Projects

Bayesian Federated Inference (BFI)

Most medical statistics methods require the number of patients in a data set to be much larger than the number of measurements that are recorded for each patient. This requirement is increasingly problematic. We can now measure vastly more patient characteristics than in the past, but unless we have similarly large numbers of patients in our data sets (which is expensive, and for rare diseases impossible), our data cannot be used fully.

Pooling data from different medical centers is often impossible due to privacy regulations, consent limitations, and logistic hurdles. Bayesian Federated Inference (BFI) is a novel statistical approach via which one can recover reliably from specific local analyses in separate centers what would have been found if their local data had been pooled. One can thereby harness the statistical power of large combined data sets without any need for data sharing.

Decision support for medicine

PHRASE/AISN

Stroke-caused cognitive and neuromotor impairment is an increasing burden on society worldwide, in terms of quality of life and healthcare costs. Methodologies for intelligent and personalized stroke rehabilitation reduce long-term disability of patients and the economic burden on healthcare.

Overfitting correction in
medical inference

When data sets contain insufficient numbers of patients compared to the number of measurements per patients statistical methods are known to start `overfitting’, i.e. to misinterpret noise as signal. This leads to unreliable predictions, and implies that many expensive data remain under-used (see above description of the BFI method).
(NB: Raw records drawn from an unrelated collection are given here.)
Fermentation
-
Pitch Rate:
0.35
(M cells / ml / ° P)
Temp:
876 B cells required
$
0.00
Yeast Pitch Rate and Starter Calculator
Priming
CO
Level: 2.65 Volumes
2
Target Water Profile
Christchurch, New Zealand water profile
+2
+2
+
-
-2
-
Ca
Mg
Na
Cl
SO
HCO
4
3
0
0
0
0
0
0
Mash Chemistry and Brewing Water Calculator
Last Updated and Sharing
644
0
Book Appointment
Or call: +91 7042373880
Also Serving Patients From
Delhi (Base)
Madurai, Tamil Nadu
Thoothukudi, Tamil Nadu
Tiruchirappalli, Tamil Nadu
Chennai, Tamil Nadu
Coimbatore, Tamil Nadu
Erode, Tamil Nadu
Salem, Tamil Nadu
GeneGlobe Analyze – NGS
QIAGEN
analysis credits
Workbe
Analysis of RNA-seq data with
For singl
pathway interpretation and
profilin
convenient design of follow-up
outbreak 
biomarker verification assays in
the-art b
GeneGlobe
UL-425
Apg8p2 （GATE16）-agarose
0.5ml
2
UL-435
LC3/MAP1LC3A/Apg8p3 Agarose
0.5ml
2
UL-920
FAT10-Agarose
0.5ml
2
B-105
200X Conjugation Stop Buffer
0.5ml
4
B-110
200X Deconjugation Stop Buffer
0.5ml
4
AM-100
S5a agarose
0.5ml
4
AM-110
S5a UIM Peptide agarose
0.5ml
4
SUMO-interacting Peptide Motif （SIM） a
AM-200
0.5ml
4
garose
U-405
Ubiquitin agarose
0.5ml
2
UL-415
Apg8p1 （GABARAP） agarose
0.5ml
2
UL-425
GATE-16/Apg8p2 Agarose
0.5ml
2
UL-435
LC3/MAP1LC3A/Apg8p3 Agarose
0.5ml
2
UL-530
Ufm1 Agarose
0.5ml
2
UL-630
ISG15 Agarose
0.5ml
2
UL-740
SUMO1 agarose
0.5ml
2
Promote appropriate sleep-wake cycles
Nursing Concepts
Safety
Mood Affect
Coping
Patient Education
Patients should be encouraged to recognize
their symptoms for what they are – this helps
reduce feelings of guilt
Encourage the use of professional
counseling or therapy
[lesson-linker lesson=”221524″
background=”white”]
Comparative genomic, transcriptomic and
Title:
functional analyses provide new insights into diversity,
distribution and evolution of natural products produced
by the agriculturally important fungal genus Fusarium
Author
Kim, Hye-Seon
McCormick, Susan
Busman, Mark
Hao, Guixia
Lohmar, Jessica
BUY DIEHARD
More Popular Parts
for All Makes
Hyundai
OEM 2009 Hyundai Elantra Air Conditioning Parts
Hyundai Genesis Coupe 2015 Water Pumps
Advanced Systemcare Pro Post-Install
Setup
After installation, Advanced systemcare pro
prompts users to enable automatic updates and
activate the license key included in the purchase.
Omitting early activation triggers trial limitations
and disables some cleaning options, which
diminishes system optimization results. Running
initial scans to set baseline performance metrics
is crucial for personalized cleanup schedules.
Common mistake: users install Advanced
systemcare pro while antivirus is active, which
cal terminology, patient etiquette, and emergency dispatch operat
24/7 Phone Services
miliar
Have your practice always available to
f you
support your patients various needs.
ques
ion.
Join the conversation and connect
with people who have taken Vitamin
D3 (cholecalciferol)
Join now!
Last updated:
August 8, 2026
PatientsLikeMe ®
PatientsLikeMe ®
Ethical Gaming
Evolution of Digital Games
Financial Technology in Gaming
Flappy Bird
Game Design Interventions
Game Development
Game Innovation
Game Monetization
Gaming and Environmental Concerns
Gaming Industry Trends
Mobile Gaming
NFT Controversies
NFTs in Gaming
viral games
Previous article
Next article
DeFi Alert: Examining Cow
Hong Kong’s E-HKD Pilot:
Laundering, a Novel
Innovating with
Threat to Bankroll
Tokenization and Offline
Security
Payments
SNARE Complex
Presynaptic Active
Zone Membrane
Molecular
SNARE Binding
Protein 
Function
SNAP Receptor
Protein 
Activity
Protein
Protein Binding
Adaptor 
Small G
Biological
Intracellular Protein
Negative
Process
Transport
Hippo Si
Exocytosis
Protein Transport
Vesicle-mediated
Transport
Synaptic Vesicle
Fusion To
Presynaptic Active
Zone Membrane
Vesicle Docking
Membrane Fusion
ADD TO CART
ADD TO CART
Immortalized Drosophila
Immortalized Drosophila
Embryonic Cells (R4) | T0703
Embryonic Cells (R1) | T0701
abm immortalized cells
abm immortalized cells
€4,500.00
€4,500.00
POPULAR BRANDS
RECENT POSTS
We have shown, using mathematical tools from statistical physics (the replica methods), that it is possible for a large family of statistical models to predict the relation between the incorrect inferences of an overfitting model and what would have been reported in the absence of overfitting. Our results, illustrated by application to linear, logistic, and Cox regression, enable us to correct statistical inferences in the hitherto forbidden overfitting regime.

Responder Identification

Conventional medical statistics methods only quantify the average cohort-wide benefit of a drug. Hence, many drugs are licensed even if they benefit only a subset of the patients, and clinical trials fail if a detrimental effect in one patient subgroup cancels the beneficial effect in another. This avoidable situation causes unnecessary patient harm, reduced availability of drugs, and waste of resources.

We recently developed and implemented a new Bayesian statistical method that focuses on identifying responder subgroups in clinical trial data. In doing so, it can rescue and prevent failed clinical trials, and increase response rates of drugs by better targeting. We focus on cancer trials, where the problems are specifically acute. The benefits of responder subgroup identification, however, apply similarly to other diseases. Our method has already been tested successfully on two failed phase III cancer trials.